Not only is it an easier way to invest at scale but it’s a much more hands-off form of investment requiring a lot less of your time and effort, with your casks maturing and growing in value from the moment you purchase them.
But how does whisky cask investment actually work? Here’s how:
Of course, the first step in any investment is to do your research and decide what to invest in. With Scotch Whisky this can be the really fun part as you sample different options and decide which is right for you, then it’s time to make your move and use the Whisky Investment Partners secure online portal to complete your purchase.
With this comes all of the information you need about cask storage and insurance, including a certificate of ownership which will include your unique cask number that relates to the exact distillery where the cask is stored, along with the technical information about your cask (the wood type, the distillery of origin, the spirit name inside the cask and its ABV).
Once you own your cask, you won’t need to find somewhere to store it securely while it matures, because we will house it in our duty-suspended bonded warehouse, which has been verified by the HMRC. This means you don’t need to pay excise and duty on your casks while they mature and you won’t even need to pay this if you sell them on, only if you decide to bottle your whisky yourself.
All whisky casks we look after are fully insured against damage, full loss and theft for a number of years from the start of your ownership. During the maturation process, you are welcome to visit the warehouse by appointment. However, you can also manage every aspect of your cask investment via our online portal from the comfort of your own home.

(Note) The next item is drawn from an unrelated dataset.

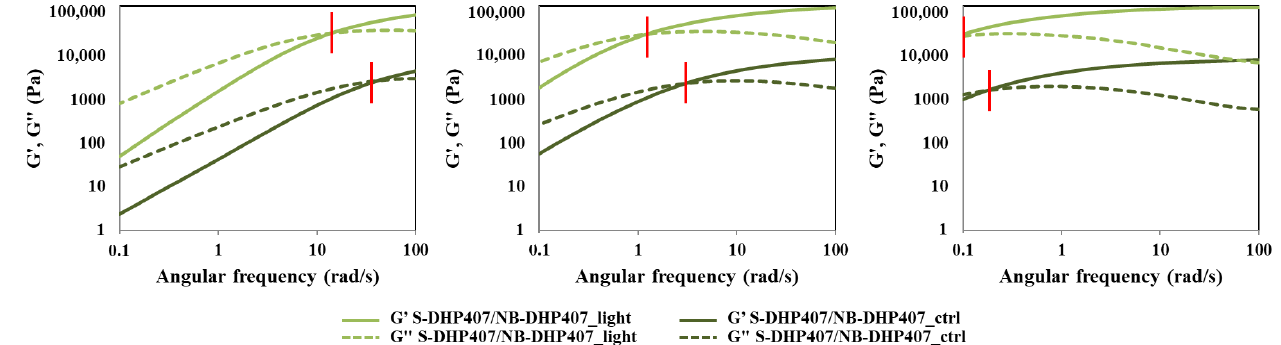
Figure 8. Frequency sweep tests conducted at 25 °C, 30 °C and 37 °C (from left to right) on S- DHP407/NB-DHP407 formulations before (dark green) and after (light green) exposure to green light (525 nm, 80,000 Lux for 10 min). Continuous and dashed lines represent the storage (G’) and loss (G”) moduli, respectively, while the red bars identify the G’/G” crossover frequency. For higher clarity, G’ and G” values of control samples were divided by a factor of 10.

You can also remove your cask from the bonded warehouse whenever you like, but it’s worth noting that you will then be liable for any customs & excise duty and VAT due from that point onwards, so generally it’s advisable to leave your cask to mature and then look at your exit options.
If you purchased a New Make Spirit, it cannot legally be sold as Scotch Whisky, until it’s been matured for three years and one day of maturation. After this point, you are free to look at selling or bottling your whisky from the cask, though you may also decide to allow it to continue to mature for several years after this point, which can have a positive impact on its value.
Whisky Investment Partners can help you explore your options for making a profit on your cask investment, from selling in our marketplace or utilising our connections to help you find a buyer. You also have the option to bottle your whisky yourself for either sale or private consumption, while there are also independent bottlers and blenders and auction houses who may be interested in the contents of your cask.
However you decide to sell on your whisky cask investment, you will have seen the benefits available from investing through Whisky Investment Partners, with our passion and expertise ready to help you make the most of your journey.